Further, even when the gel-like silicone 5 filled in each part expands in volume when the winding temperature rises due to the ambient temperature or the load increase, the gel-like silicone 5 is applied with a force so as to adhere to the conductor 1. Therefore, peeling from the winding conductor 1 and voids do not occur, and insulation failure does not occur.

The airtight case may be connected to an external gas expansion chamber (not shown) by a pipe or the like. At least the inside of the gas expansion chamber may be filled with an inert gas to keep the gelled silicone in a pressurized state at all times. For example, it becomes easier to suppress the change in internal pressure with respect to the change in winding temperature within a predetermined range while minimizing the volume of the winding portion.

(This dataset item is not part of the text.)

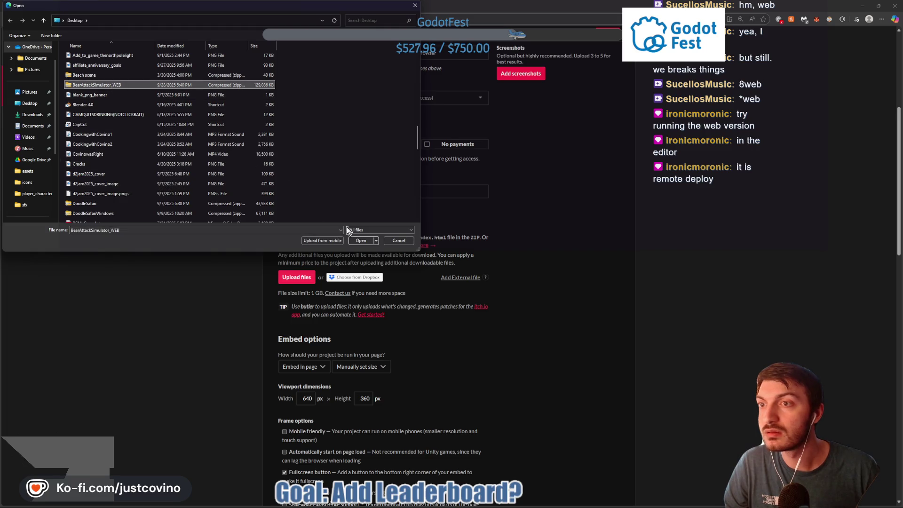
left_click(362, 241)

Further, as shown in FIG. 2, if the foamed foam 10 such as foamed silicone which cures while foaming in the two-liquid mixing is filled around the gel-like silicone 5, the same effect as the above-mentioned embodiment can be obtained. In addition, the case does not need to be airtight, which facilitates the manufacture and eliminates the need for monitoring the internal pressure.

[0024]

As is apparent from the above description, according to the present invention, since the means for keeping the gelled silicone in a pressurized state at all times and absorbing the expansion thereof is provided, it is applied to a large capacity and a high voltage. Also in this case, it is possible to provide a flame-retardant and highly reliable winding for a static induction device that does not cause insulation failure due to load fluctuations and the like.

[Brief description of drawings]

FIG. 1 is a perspective view showing an example of a winding for a static induction device according to the present invention with a partial cross section thereof.

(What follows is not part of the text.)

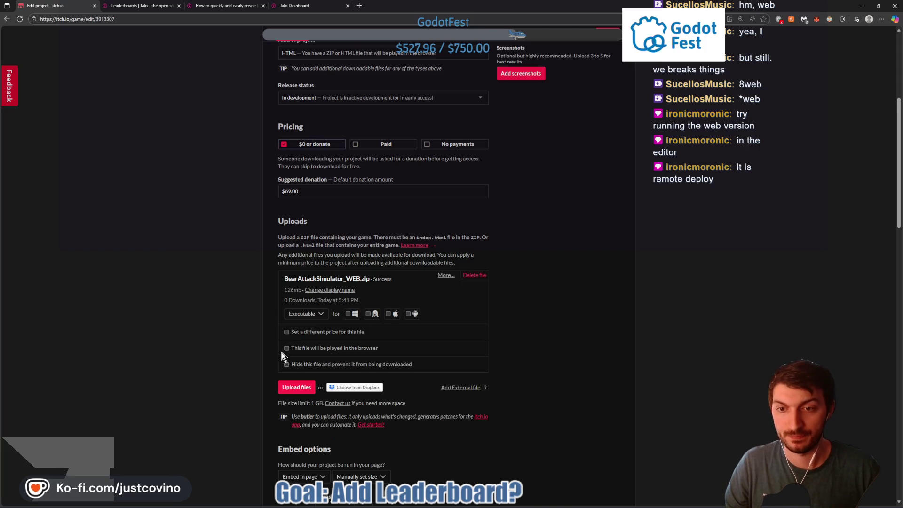
Mark the BearAttackSimulator_WEB.zip upload as played in the browser
left_click(285, 350)
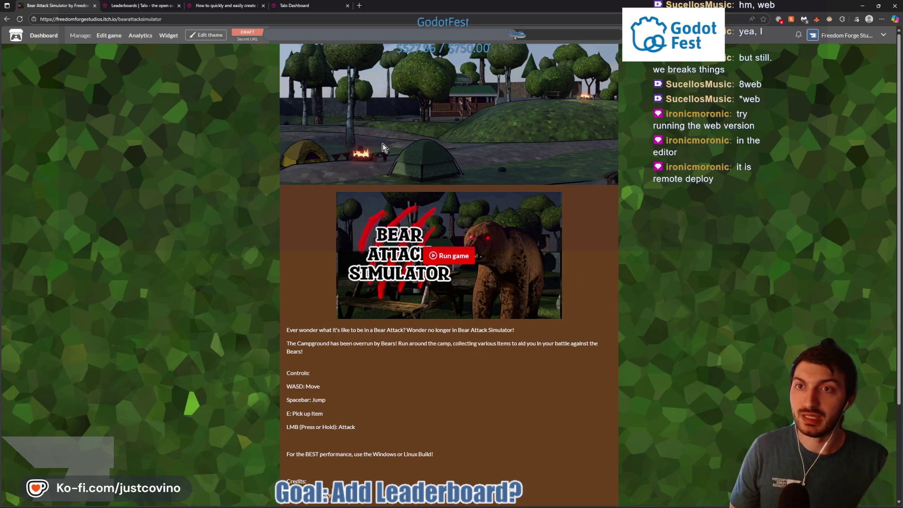
scroll(616, 205, "down", 1)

FIG. 2 is a perspective view showing a partial cross-section of another embodiment of the present invention.

[Explanation of symbols]

1 is a conductor, 2 is an inner peripheral insulating cylinder, 3 is a radial spacer, 4
Is an axial spacer, 5 is a gel silicone, 6 is a bottom plate,
Reference numeral 7 indicates a peripheral cylinder, 8 indicates a cover, 9 indicates an inert gas, and 10 indicates foamed foam.

Claims (3)

[Claims] 1. A case in which windings are housed and gelled silicone is filled in a case, wherein at least a part of the case is kept under pressure, and the gelled silicone expands. A winding for a static induction device, characterized by being provided with a means for absorbing. 2. A means for absorbing an expansion of the gel-like silicone while keeping the gel-like silicone under a constant pressure by filling at least a part of the case with an inert gas or foamed foam. The winding for a static induction device according to claim 1. 3. A case in which a winding is housed and gelled silicone is filled, a gas expansion chamber communicating with the case is provided, and the gelled silicone is constantly added to the inside of the gas expansion chamber. A winding for a static induction device, characterized by being filled with an inert gas which is kept under pressure.